"I never said I took it from a hand-bag," he rejoined.
Madame Beattie broke down and laughed. She gave the bracelet a final snap.
"You're quite a clever boy," said she. "Alston Choate wouldn't have seen that if he'd hammered at it a week. Yes, it was in Esther's bag. I don't care much how it got out. The question is, how did it get in? How are you going to shield Esther?"
He was aware that Esther was looking at him in a breathless waiting. The hatred, he knew, must have gone out of her face. She was the abject human animal beseeching mercy from the stronger. That she could ask him whom she had repudiated to stand by her in her distress, hurt him like a personal degradation. But he was sorry for her, and he would fight. He answered roughly, at a venture, and he felt her start. Yet the roughness was not for her.
"No. I shall do nothing whatever," he said, and heard her little cry and Madame Beattie's assured tone following it, with an uncertainty whether he had done well.
"You're quite decided?" Madame Beattie was giving him one more chance. "You're going to let Esther serve her time in the dirty little man's paper? It'll be something more than publicity here. My word! Her name will fly over the globe."
He heard Esther's quick breathing nearer and nearer, and then he felt her hand on his arm.
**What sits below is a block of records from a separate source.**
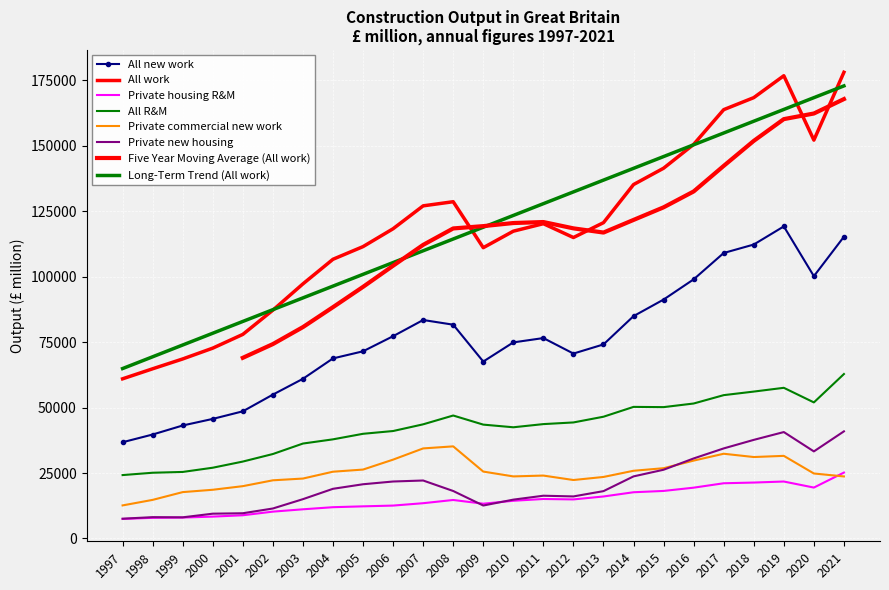

What is the approximate value of Private new housing at 1999, to the nearest 10?

8080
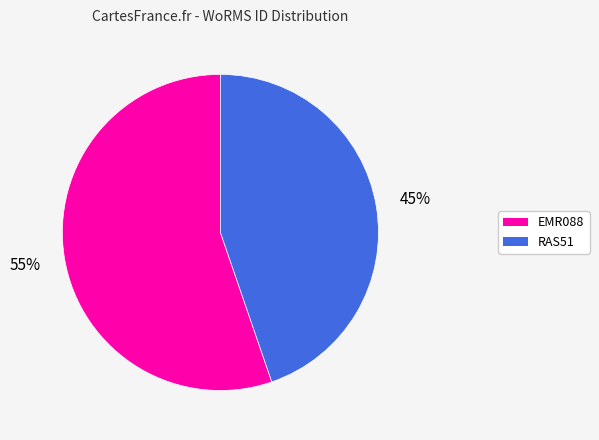

How many segments does this pie chart have?

2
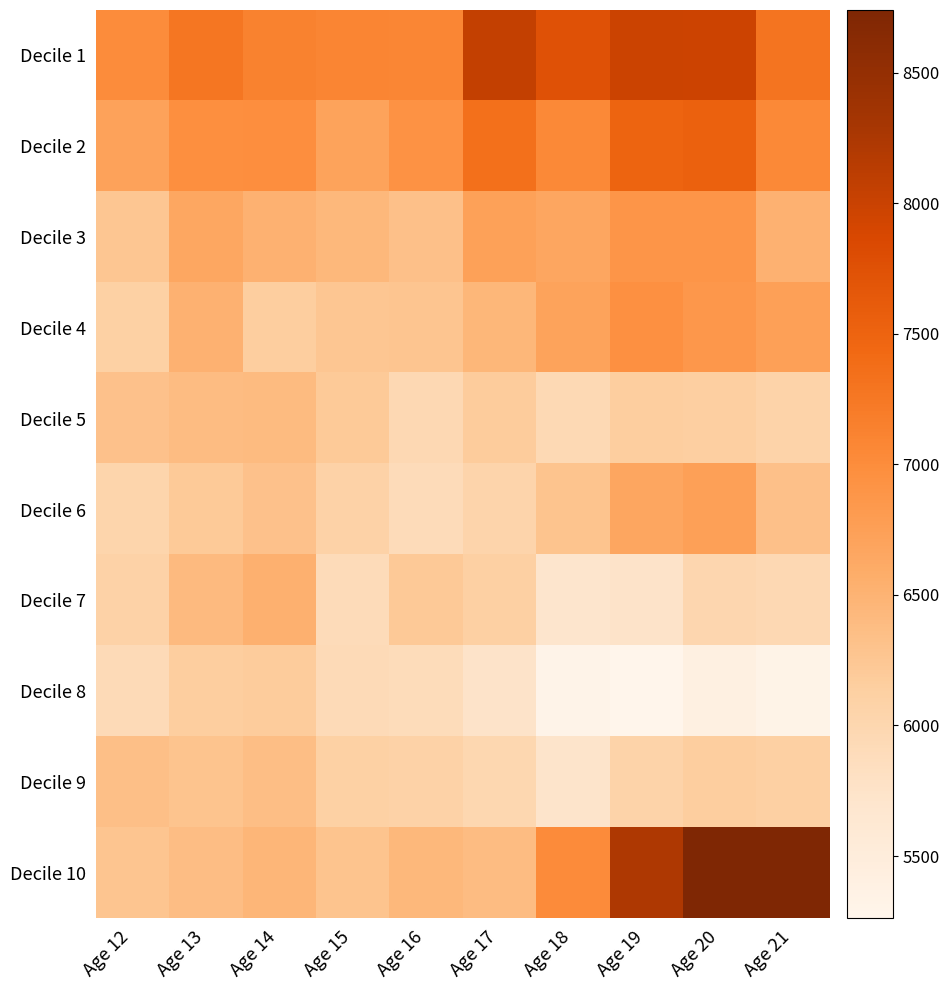

Reading left to right, what are all the values shown in this chart?

Decile 1: Age 12=7006	Age 13=7272	Age 14=7130	Age 15=7089	Age 16=7080	Age 17=8059	Age 18=7737	Age 19=7990	Age 20=7967	Age 21=7291
Decile 2: Age 12=6724	Age 13=6963	Age 14=6974	Age 15=6710	Age 16=6930	Age 17=7344	Age 18=7045	Age 19=7499	Age 20=7536	Age 21=7045
Decile 3: Age 12=6255	Age 13=6656	Age 14=6523	Age 15=6433	Age 16=6328	Age 17=6737	Age 18=6665	Age 19=6880	Age 20=6887	Age 21=6517
Decile 4: Age 12=6116	Age 13=6523	Age 14=6149	Age 15=6258	Age 16=6278	Age 17=6456	Age 18=6707	Age 19=6954	Age 20=6855	Age 21=6748
Decile 5: Age 12=6321	Age 13=6382	Age 14=6398	Age 15=6206	Age 16=5964	Age 17=6181	Age 18=5949	Age 19=6147	Age 20=6140	Age 21=6063
Decile 6: Age 12=6024	Age 13=6208	Age 14=6317	Age 15=6081	Age 16=5907	Age 17=6040	Age 18=6291	Age 19=6666	Age 20=6753	Age 21=6325
Decile 7: Age 12=6079	Age 13=6408	Age 14=6528	Age 15=5913	Age 16=6213	Age 17=6129	Age 18=5697	Age 19=5750	Age 20=5997	Age 21=5966
Decile 8: Age 12=5914	Age 13=6148	Age 14=6182	Age 15=5922	Age 16=5897	Age 17=5748	Age 18=5303	Age 19=5261	Age 20=5399	Age 21=5318
Decile 9: Age 12=6340	Age 13=6283	Age 14=6352	Age 15=6113	Age 16=6087	Age 17=5989	Age 18=5736	Age 19=6051	Age 20=6152	Age 21=6130
Decile 10: Age 12=6267	Age 13=6368	Age 14=6458	Age 15=6290	Age 16=6443	Age 17=6378	Age 18=7021	Age 19=8236	Age 20=8730	Age 21=8741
She had crept closer, involuntarily, he could believe, but drawn by the instinct to be saved. He felt his own heart beating thickly, with sorrow for her, an agonising ruth that she should have to sue to him. But he spoke sharply, not looking at her, his eyes on Madame Beattie's.
"I shall not assume the slightest responsibility in the matter. I have told you I took the necklace. You can say that in Weedon Moore's paper till you are both of you—" he paused.
The hand was resting on his arm, and Esther's breathing presence choked him with a sense of the strangeness of things and the poignant suffering in mere life.
"I sha'n't mention you," said Madame Beattie. "I know who took the necklace."